Work task
What is needed here is an exact printout of the data, with no pictures included.

Recorded information
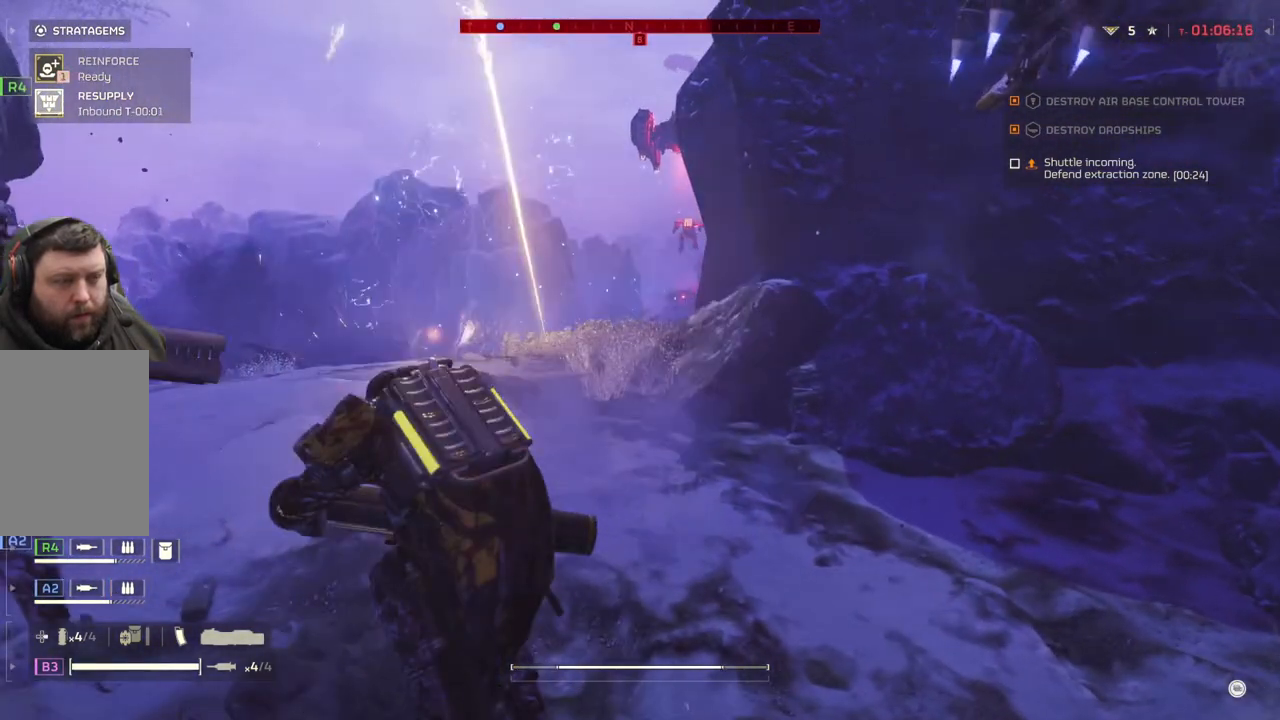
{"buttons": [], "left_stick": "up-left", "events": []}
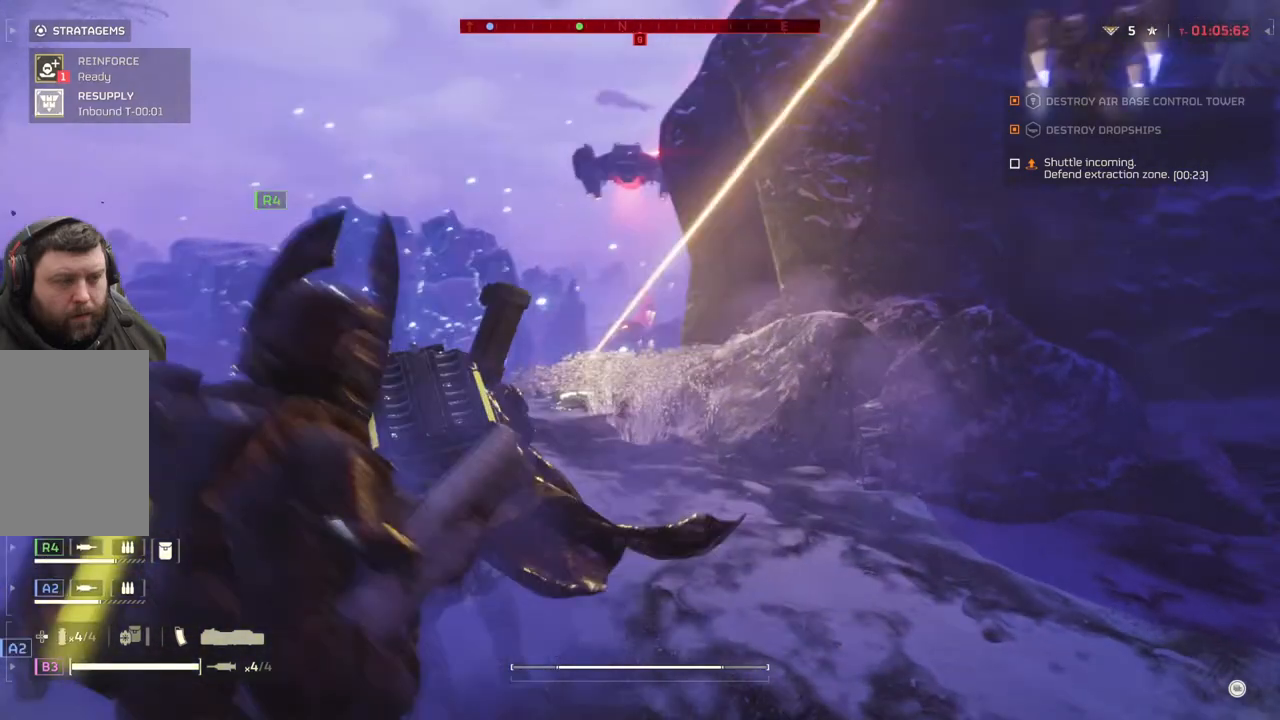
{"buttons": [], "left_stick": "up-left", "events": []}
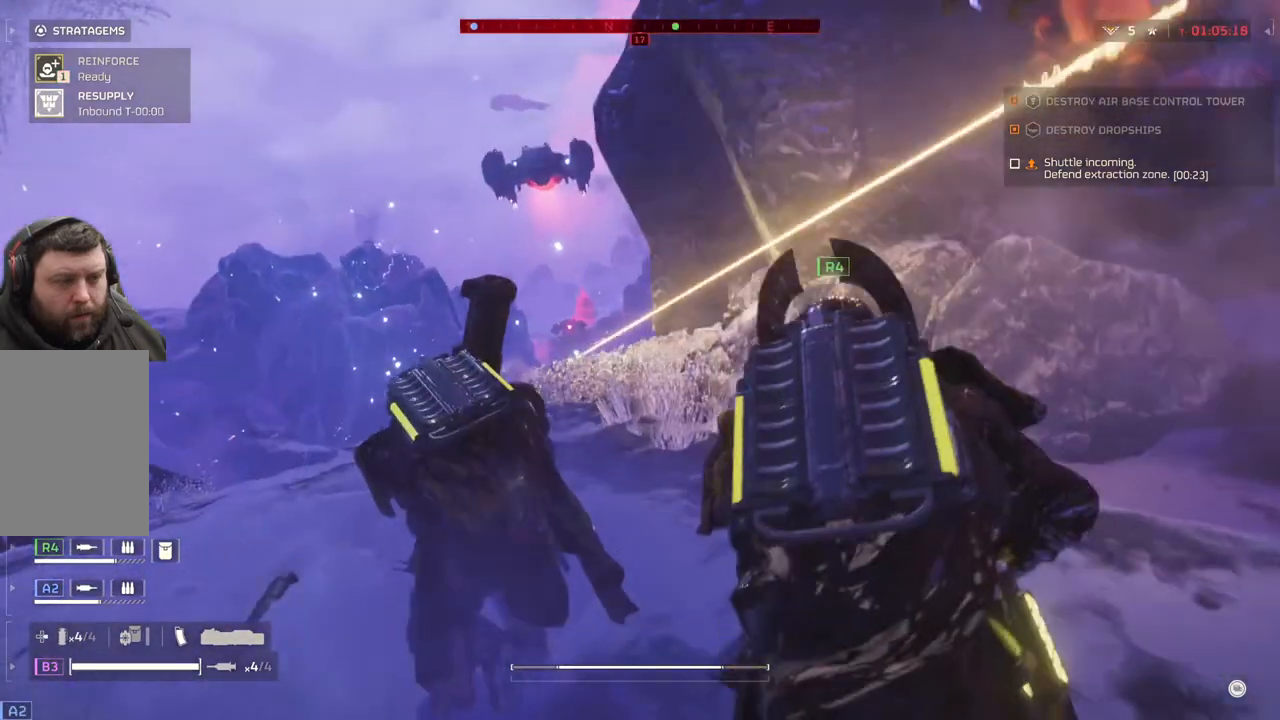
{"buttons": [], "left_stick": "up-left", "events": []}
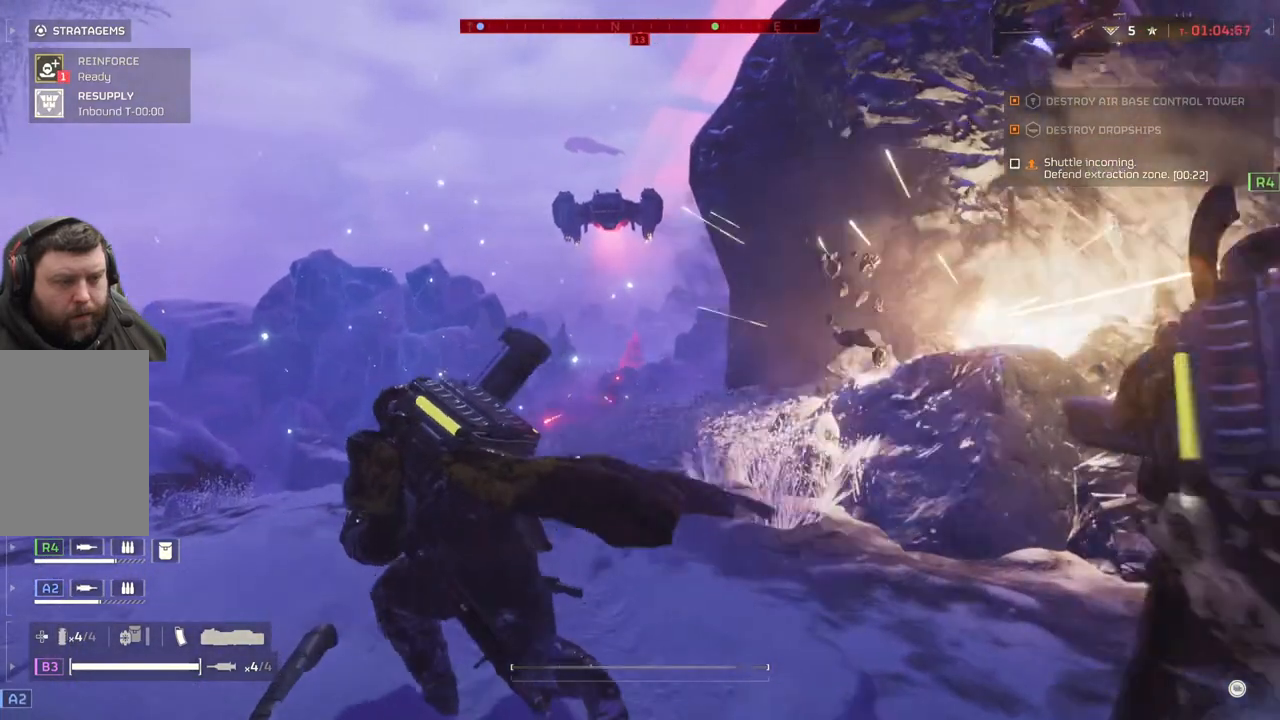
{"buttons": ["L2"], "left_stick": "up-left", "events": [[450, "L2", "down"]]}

Answer box
{"buttons": [], "left_stick": "up-left", "events": []}
{"buttons": [], "left_stick": "up-left", "events": []}
{"buttons": [], "left_stick": "up-left", "events": []}
{"buttons": ["L2"], "left_stick": "up-left", "events": [[450, "L2", "down"]]}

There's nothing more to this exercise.